_To do_
a: Reproduce the passage on handwriting generation word for word, from "Ablation studies confirm" to "fidelity is retained.".
b: In the passage on handwriting generation, which two modules do the ablation studies find critical for high scores in connectivity and spacing metrics?
** Start of Text passage **
Ablation studies confirm that both the Bi-SWT decoder and the gated context fusion are critical for high scores in connectivity and spacing metrics—removing either module yields degraded CSM, even when global trajectory fidelity is retained.

Implications and Future Directions

CASHG demonstrates that explicit modeling of inter-character connectivity and boundary-local phenomena is essential in online handwriting generation, especially as generation length and compositional diversity increase. The architectural modularity (disentangled content/style, bigram-local modeling) and explicit connectivity-aware objectives provide a reproducible pathway for future models to improve generative realism, including extending the framework to scripts with more complex contextual or diacritic phenomena.

The introduction of CSM exposes a gap in standard evaluation protocols, suggesting a parallel need for boundary-sensitive metrics in other sequence or layout generative tasks (e.g., music, gesture, or motion synthesis).

Practically, CASHG's architecture—free from reliance on rendered content templates and robust to style input sparsity—facilitates deployment in applications ranging from personalized note-taking avatars to context- and style-consistent digital document generation.
** End of Text passage **
** Start of Listed entries **
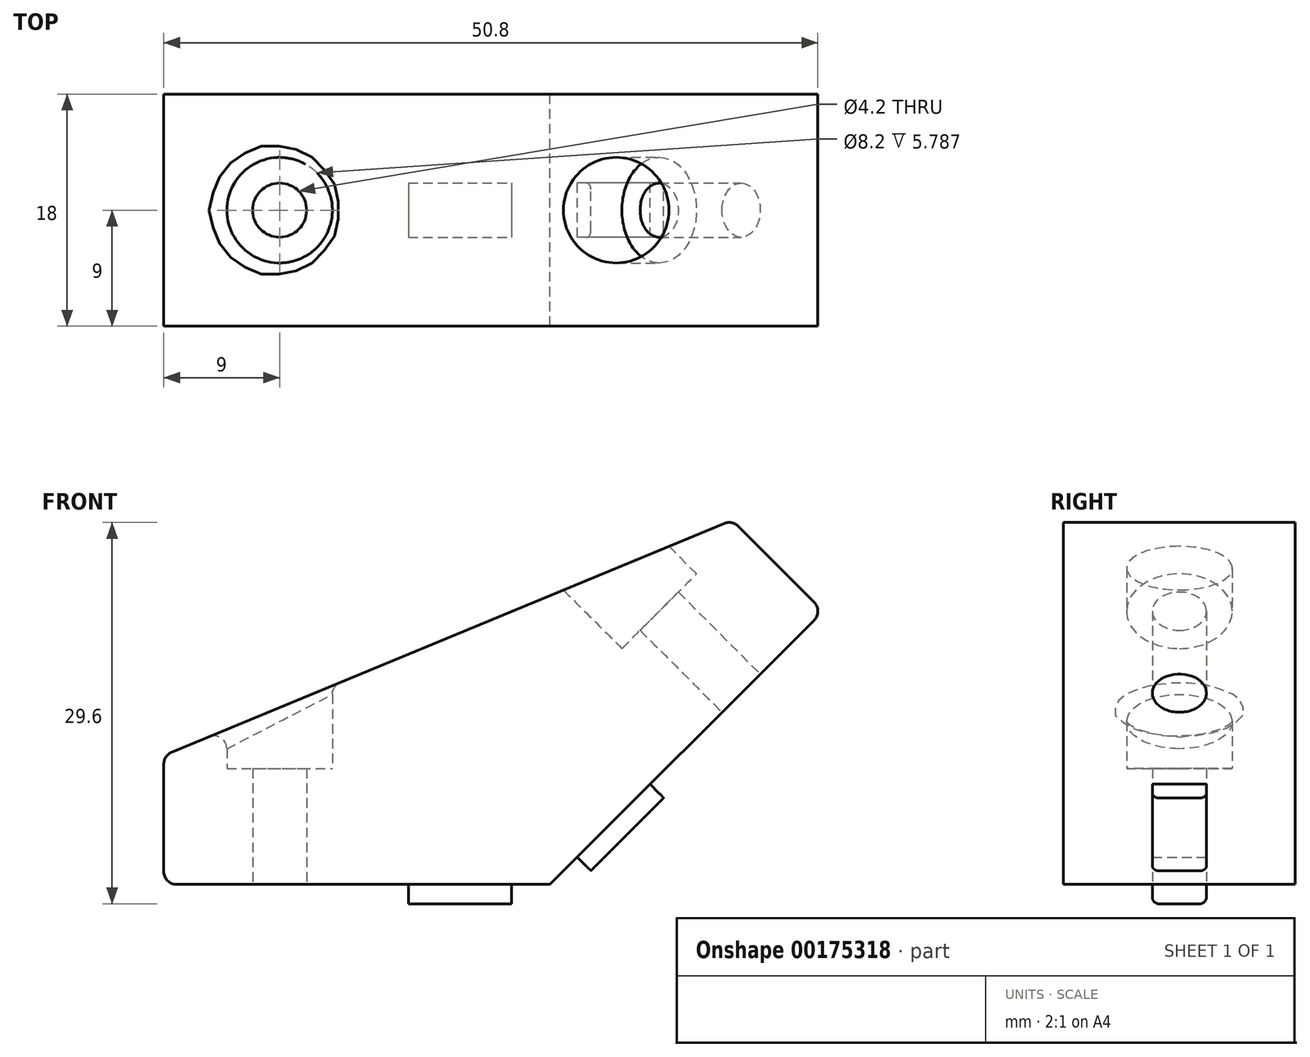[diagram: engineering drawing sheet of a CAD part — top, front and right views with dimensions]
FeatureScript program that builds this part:
annotation { "Feature Type Name" : "Feature", "Feature Type Description" : "" }
export const myFeature = defineFeature(function(context is Context, id is Id, definition is map)
    precondition{}
    {
        {
            var Q0;
            Q0=qCreatedBy(makeId("Front.planeOp"),FACE);
            var sketch = newSketch(context, id + "F0", { "sketchPlane" : qUnion([Q0])});
            skLineSegment(sketch, "E0", {"start": v(-30, 0) * mm, "end": v(0, 0) * mm});
            skLineSegment(sketch, "E1", {"start": v(0, 0) * mm, "end": v(21.21, 21.21) * mm});
            skLineSegment(sketch, "E2", {"start": v(21.21, 21.21) * mm, "end": v(14.14, 28.28) * mm});
            skLineSegment(sketch, "E3", {"start": v(14.14, 28.28) * mm, "end": v(-30, 10) * mm});
            skLineSegment(sketch, "E4", {"start": v(-30, 10) * mm, "end": v(-30, 0) * mm});
            skSolve(sketch);
        }
        {
            var Q0;
            Q0=makeQuery(id+"F0.imprint","IMPRINT",FACE,{"disambiguationData":[TD([[makeQuery(id+"F0.imprint","IMPRINT",EDGE,{"derivedFrom":sQuery(id+"F0.wireOp",EDGE,"E0")}),1.0]])]});
            extrude(context, id + "F1", {"entities" : qUnion([Q0]), "depth" : 18 * mm, "offsetDistance" : 25 * mm});
        }
        {
            var Q0;
            Q0=makeQuery(id+"F1.opExtrude","SWEPT_FACE",FACE,{"disambiguationData":[OSD([sQuery(id+"F0.wireOp",EDGE,"E0")])]});
            var sketch = newSketch(context, id + "F2", { "sketchPlane" : qUnion([Q0])});
            skCircle(sketch, "E5", {"center": v(-21, 9) * mm, "radius": 4.1 * mm});
            skPoint(sketch, "E5.centerSnap0", {"position": v(-30, 9) * mm});
            skCircle(sketch, "E6", {"center": v(-21, 9) * mm, "radius": 2.1 * mm});
            skLineSegment(sketch, "E7.bottom", {"start": v(-11, 6.9) * mm, "end": v(-3, 6.9) * mm});
            skLineSegment(sketch, "E7.top", {"start": v(-11, 11.1) * mm, "end": v(-3, 11.1) * mm});
            skLineSegment(sketch, "E7.left", {"start": v(-11, 6.9) * mm, "end": v(-11, 11.1) * mm});
            skLineSegment(sketch, "E7.right", {"start": v(-3, 6.9) * mm, "end": v(-3, 11.1) * mm});
            skPoint(sketch, "E7.middle", {"position": v(-7, 9) * mm});
            skSolve(sketch);
        }
        {
            var Q0;
            Q0=makeQuery(id+"F2.imprint","IMPRINT",FACE,{"disambiguationData":[TD([[makeQuery(id+"F2.imprint","IMPRINT",EDGE,{"derivedFrom":sQuery(id+"F2.wireOp",EDGE,"E6")}),1.0]])]});
            extrude(context, id + "F3", {"entities" : qUnion([Q0]), "operationType" : NewBodyOperationType.REMOVE, "oppositeDirection" : true, "depth" : 25 * mm, "offsetDistance" : 25 * mm});
        }
        {
            var Q0;
            Q0=makeQuery(id+"F2.imprint","IMPRINT",FACE,{"disambiguationData":[TD([[makeQuery(id+"F2.imprint","IMPRINT",EDGE,{"derivedFrom":sQuery(id+"F2.wireOp",EDGE,"E5")}),1.0]])]});
            extrude(context, id + "F4", {"entities" : qUnion([Q0]), "operationType" : NewBodyOperationType.REMOVE, "oppositeDirection" : true, "depth" : 25 * mm, "offsetDistance" : 25 * mm, "hasSecondDirection" : true, "secondDirectionOppositeDirection" : true, "secondDirectionDepth" : 9 * mm});
        }
        {
            var Q0;
            Q0=makeQuery(id+"F1.opExtrude","SWEPT_FACE",FACE,{"disambiguationData":[OSD([sQuery(id+"F0.wireOp",EDGE,"E1")])]});
            var sketch = newSketch(context, id + "F5", { "sketchPlane" : qUnion([Q0])});
            skCircle(sketch, "E8", {"center": v(-9, 21) * mm, "radius": 2.1 * mm});
            skPoint(sketch, "E8.centerSnap0", {"position": v(-9, 30) * mm});
            skCircle(sketch, "E9", {"center": v(-9, 21) * mm, "radius": 4.1 * mm});
            skLineSegment(sketch, "E10.bottom", {"start": v(-11.1, 11) * mm, "end": v(-6.9, 11) * mm});
            skLineSegment(sketch, "E10.top", {"start": v(-11.1, 3) * mm, "end": v(-6.9, 3) * mm});
            skLineSegment(sketch, "E10.left", {"start": v(-11.1, 11) * mm, "end": v(-11.1, 3) * mm});
            skLineSegment(sketch, "E10.right", {"start": v(-6.9, 11) * mm, "end": v(-6.9, 3) * mm});
            skPoint(sketch, "E10.middle", {"position": v(-9, 7) * mm});
            skSolve(sketch);
        }
        {
            var Q0;
            Q0=makeQuery(id+"F5.imprint","IMPRINT",FACE,{"disambiguationData":[TD([[makeQuery(id+"F5.imprint","IMPRINT",EDGE,{"derivedFrom":sQuery(id+"F5.wireOp",EDGE,"E8")}),-1.0]])]});
            extrude(context, id + "F6", {"entities" : qUnion([Q0]), "operationType" : NewBodyOperationType.REMOVE, "oppositeDirection" : true, "depth" : 25 * mm, "offsetDistance" : 25 * mm, "hasSecondDirection" : true, "secondDirectionOppositeDirection" : true, "secondDirectionDepth" : 9 * mm});
        }
        {
            var Q0;
            Q0=makeQuery(id+"F5.imprint","IMPRINT",FACE,{"disambiguationData":[TD([[makeQuery(id+"F5.imprint","IMPRINT",EDGE,{"derivedFrom":sQuery(id+"F5.wireOp",EDGE,"E8")}),1.0]])]});
            extrude(context, id + "F7", {"entities" : qUnion([Q0]), "operationType" : NewBodyOperationType.REMOVE, "oppositeDirection" : true, "depth" : 25 * mm, "offsetDistance" : 25 * mm});
        }
        {
            var Q0;
            Q0=makeQuery(id+"F1.opExtrude","SWEPT_EDGE",EDGE,{"disambiguationData":[OSD([sQuery(id+"F0.wireOp",EDGE,"E0"),sQuery(id+"F0.wireOp",EDGE,"E4")])]});
            var Q1;
            Q1=makeQuery(id+"F1.opExtrude","SWEPT_EDGE",EDGE,{"disambiguationData":[OSD([sQuery(id+"F0.wireOp",EDGE,"E3"),sQuery(id+"F0.wireOp",EDGE,"E4")])]});
            var Q2;
            Q2=makeQuery(id+"F1.opExtrude","SWEPT_EDGE",EDGE,{"disambiguationData":[OSD([sQuery(id+"F0.wireOp",EDGE,"E1"),sQuery(id+"F0.wireOp",EDGE,"E2")])]});
            var Q3;
            Q3=makeQuery(id+"F1.opExtrude","SWEPT_EDGE",EDGE,{"disambiguationData":[OSD([sQuery(id+"F0.wireOp",EDGE,"E2"),sQuery(id+"F0.wireOp",EDGE,"E3")])]});
            var Q4;
            Q4=makeQuery(id+"F4.boolean.opBoolean","INTERSECT",EDGE,{"derivedFrom":[makeQuery(id+"F1.opExtrude","SWEPT_FACE",FACE,{"disambiguationData":[OSD([sQuery(id+"F0.wireOp",EDGE,"E3")])]}),makeQuery(id+"F4.opExtrude","SWEPT_FACE",FACE,{"disambiguationData":[OSD([sQuery(id+"F2.wireOp",EDGE,"E5")])]})]});
            fillet(context, id + "F8", {"entities" : qUnion([Q0, Q1, Q2, Q3, Q4]), "tangentPropagation" : true, "radius" : 1 * mm, "defaultsChanged" : false, "vertexSettings" : [], "allowEdgeOverflow" : false});
        }
        {
            var Q0;
            Q0=makeQuery(id+"F2.imprint","IMPRINT",FACE,{"disambiguationData":[TD([[makeQuery(id+"F2.imprint","IMPRINT",EDGE,{"derivedFrom":sQuery(id+"F2.wireOp",EDGE,"E7.bottom")}),1.0]])]});
            extrude(context, id + "F9", {"entities" : qUnion([Q0]), "operationType" : NewBodyOperationType.ADD, "depth" : 1.5 * mm, "offsetDistance" : 25 * mm});
        }
        {
            var Q0;
            Q0=makeQuery(id+"F5.imprint","IMPRINT",FACE,{"disambiguationData":[TD([[makeQuery(id+"F5.imprint","IMPRINT",EDGE,{"derivedFrom":sQuery(id+"F5.wireOp",EDGE,"E10.bottom")}),-1.0]])]});
            extrude(context, id + "F10", {"entities" : qUnion([Q0]), "operationType" : NewBodyOperationType.ADD, "depth" : 1.5 * mm, "offsetDistance" : 25 * mm});
        }
        {
            var Q0;
            Q0=makeQuery(id+"F9.opExtrude","CAP_EDGE",EDGE,{"disambiguationData":[OSD([sQuery(id+"F2.wireOp",EDGE,"E7.bottom")])],"isStart":true});
            var Q1;
            Q1=makeQuery(id+"F9.opExtrude","CAP_EDGE",EDGE,{"disambiguationData":[OSD([sQuery(id+"F2.wireOp",EDGE,"E7.bottom")])],"isStart":false});
            var Q2;
            Q2=makeQuery(id+"F9.opExtrude","CAP_EDGE",EDGE,{"disambiguationData":[OSD([sQuery(id+"F2.wireOp",EDGE,"E7.top")])],"isStart":false});
            var Q3;
            Q3=makeQuery(id+"F9.opExtrude","CAP_EDGE",EDGE,{"disambiguationData":[OSD([sQuery(id+"F2.wireOp",EDGE,"E7.top")])],"isStart":true});
            var Q4;
            Q4=makeQuery(id+"F10.opExtrude","CAP_EDGE",EDGE,{"disambiguationData":[OSD([sQuery(id+"F5.wireOp",EDGE,"E10.left")])],"isStart":true});
            var Q5;
            Q5=makeQuery(id+"F10.opExtrude","CAP_EDGE",EDGE,{"disambiguationData":[OSD([sQuery(id+"F5.wireOp",EDGE,"E10.left")])],"isStart":false});
            var Q6;
            Q6=makeQuery(id+"F10.opExtrude","CAP_EDGE",EDGE,{"disambiguationData":[OSD([sQuery(id+"F5.wireOp",EDGE,"E10.right")])],"isStart":false});
            var Q7;
            Q7=makeQuery(id+"F10.opExtrude","CAP_EDGE",EDGE,{"disambiguationData":[OSD([sQuery(id+"F5.wireOp",EDGE,"E10.right")])],"isStart":true});
            fillet(context, id + "F11", {"entities" : qUnion([Q0, Q1, Q2, Q3, Q4, Q5, Q6, Q7]), "tangentPropagation" : true, "radius" : 0.5 * mm, "defaultsChanged" : false, "vertexSettings" : [], "allowEdgeOverflow" : false});
        }
    });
** End of Listed entries **
_Results of the tasks_
a:
Ablation studies confirm that both the Bi-SWT decoder and the gated context fusion are critical for high scores in connectivity and spacing metrics—removing either module yields degraded CSM, even when global trajectory fidelity is retained.

b: The Bi-SWT decoder and the gated context fusion.